3.     LUBE LUBE LUBE
We cannot stress this enough.  Use plenty of lube.  Unlike the vagina and the mouth, the anus  does not provide its own moisture.  We recommend using a silicone based lube.  Silicone lasts longer than water based lubes and does not dry out or get yucky.  If you are using a latex safe condom, and it says “lubricated”, for the purpose of anal sex, the lube isn’t enough, so always add more.

4. Foreplay
Before you and your partner get started, play with your anus.  Insert a well lubricated object (just make sure there are no jagged edges ie fingernails, damaged toys) inside of you or have your partner massage the rim of your anus.  When you are both ready, consider exploring safe analingus (oral sex of the anus) with your partner – you can cut open a condom and place it over the opening of the anus to protect yourself from bacteria normally found in the anus.

5.  Watch those signs!

The prospect of having anal sex is as exciting for the giver as well as the receiver.  Make sure your partner proceeds with caution!
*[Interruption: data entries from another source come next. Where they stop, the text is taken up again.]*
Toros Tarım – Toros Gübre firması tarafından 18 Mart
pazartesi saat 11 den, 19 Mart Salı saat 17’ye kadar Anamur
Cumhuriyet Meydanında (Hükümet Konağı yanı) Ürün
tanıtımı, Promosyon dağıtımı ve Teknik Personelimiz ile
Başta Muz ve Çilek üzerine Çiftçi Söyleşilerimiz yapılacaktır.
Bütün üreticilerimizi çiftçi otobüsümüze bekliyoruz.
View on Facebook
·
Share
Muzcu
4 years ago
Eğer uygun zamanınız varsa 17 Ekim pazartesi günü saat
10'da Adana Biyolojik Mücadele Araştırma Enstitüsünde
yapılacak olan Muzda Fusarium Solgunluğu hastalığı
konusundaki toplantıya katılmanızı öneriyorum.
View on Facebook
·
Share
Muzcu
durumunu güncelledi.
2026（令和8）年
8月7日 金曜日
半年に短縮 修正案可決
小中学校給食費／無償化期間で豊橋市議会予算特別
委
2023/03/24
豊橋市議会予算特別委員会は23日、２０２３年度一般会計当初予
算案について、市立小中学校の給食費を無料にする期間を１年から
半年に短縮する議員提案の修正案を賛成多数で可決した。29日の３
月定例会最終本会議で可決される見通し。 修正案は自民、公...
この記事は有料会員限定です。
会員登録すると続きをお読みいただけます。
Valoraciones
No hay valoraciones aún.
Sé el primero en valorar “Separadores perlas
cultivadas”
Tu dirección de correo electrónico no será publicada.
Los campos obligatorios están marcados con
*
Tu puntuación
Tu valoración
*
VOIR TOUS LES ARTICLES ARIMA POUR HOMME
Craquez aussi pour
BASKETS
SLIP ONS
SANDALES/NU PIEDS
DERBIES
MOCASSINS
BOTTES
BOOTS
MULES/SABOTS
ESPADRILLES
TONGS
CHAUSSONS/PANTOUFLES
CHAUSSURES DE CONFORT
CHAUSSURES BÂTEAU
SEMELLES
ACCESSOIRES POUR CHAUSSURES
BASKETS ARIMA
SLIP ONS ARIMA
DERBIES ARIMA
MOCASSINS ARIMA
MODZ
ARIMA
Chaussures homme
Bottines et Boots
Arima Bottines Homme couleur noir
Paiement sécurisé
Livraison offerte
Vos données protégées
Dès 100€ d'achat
When you are ready, your anus will relax to let you know, your partner should slowly insert a toy or their penis inside of you.  A penis, even a toy, is a large object to insert inside of an anus, so be patient.  It may seem like it is taking forever to completely enter you, but the rewards are well worth it.  After anal foreplay and you are relaxed enough allow your partner to enter you partially giving your body time to adjust to the size and fit.  Breathe slowly until you are relaxed and you feel yourself opening up more.  When you do open more, allow your partner to go deeper.  If you need a break, have your partner withdraw partially, then attempt re-entry going deeper with each stroke.

6.    The Experience
If at any time during anal sex, you feel extreme pain or discomfort, STOP.  That is your body telling you that you are at risk for damage.  Let your partner know that you need a break.  Take some time, and when you are ready, add more lube and go for it.  embracedesires.com does not endorse desensitizing products for anal sex.

7.  Play Time
Another way of preparing yourself for anal sex is to stretch your muscles yourself.  You can use butt plugs.  This is a wonderful way to easily welcome your partner inside of you.

8. Move
Anal sex doesn’t have to be performed in one position.  It is crucial that you find the position that is most comfortable for you to receive your partner.  For anal sex beginners, try starting out flat on your stomach.  Once you have accepted your partner and the pleasure takes over, switch positions, you may be surprised to find your anal sex experience is more pleasurable in a position different from the one you started out with.

9.     Rest Room
If after enjoying anal sex, you feel like going to the bathroom, Go.  Just don’t strain.

10.     Back to basics
After you and your partner revel in the pleasure that is anal sex, you see some “leftovers”, don’t panic.  This is natural.  Just go clean yourself off, better yet, make it a prelude to more.  Shower together and clean each other off.